The plan by Budget Committee Chairman Kent Conrad, D-N.D., would also allow Democrats later this year to advance legislation on priorities such as taxes, energy and job creation without fear of a Republican filibuster.
The hope is to wrestle the deficit down to $545 billion in five years, in part by aggressively curbing spending on the domestic programs Congress funds each year. The deficit hit a record $1.4 trillion last year.
Like Obama, Conrad would extend middle-class tax cuts passed during President George W. Bush’s first term but let those for upper-income taxpayers expire.
But unlike Obama’s budget, the plan forecasts tax increases elsewhere in the budget if millions of middle-class taxpayers are to avoid the alternative minimum tax. It also would require tax increases to finance estate tax relief for couples inheriting more than $7 million.
Conrad released only sketchy highlights Tuesday in advance of a two-day panel session that’s a precursor to floor debate before Memorial Day.
The annual congressional budget is a nonbinding blueprint for the fiscal year that begins Oct. 1 and sets the parameters for subsequent tax and spending bills that could boost clean energy programs and revive Obama’s stalled jobs agenda.
“Our budget plan significantly cuts spending and deficits and takes critical steps to put the nation back on a sound fiscal course,” Conrad said. “It includes measures to strengthen the economic recovery. It cuts taxes for the middle class.”
The deficit has exploded since the recession began in December 2007 and as the nation endured a financial crisis and bailout of insurance companies, banks and investment houses. Obama inherited a grim deficit situation that was exacerbated by a $862 billion stimulus bill and two rounds of generous spending bills.
Now, as the economy recovers, the administration promises a greater focus on bringing the deficit down to sustainable levels.

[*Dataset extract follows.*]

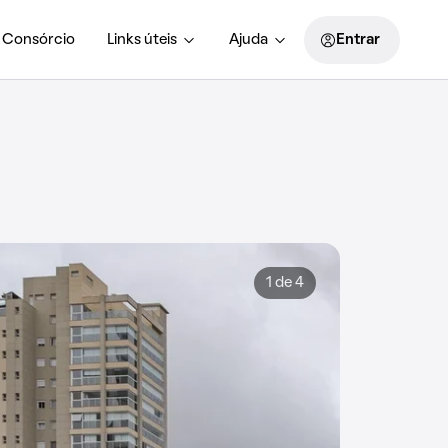
Consórcio
Links úteis
Ajuda
Entrar
1 de 4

Obama’s fiscal commission has its first meeting next week. It is charged with coming up with a bipartisan plan to reduce the deficit to about 3 percent of the economy within five years, a level regarded by many economists as sustainable. But the panel is structured in a way that many observers say invites gridlock between Republicans opposing revenue increases and Democrats wary of cutting spending.
Conrad’s plan will freeze overall annual spending for domestic agency budgets at current levels for the next three years. It also would allow for a subsequent budget bill that could evade filibuster, just changes to a Senate-passed health care bill were passed last month despite the election of Republican Scott Brown of Massachusetts, who took away the Democrat’s filibuster-proof majority.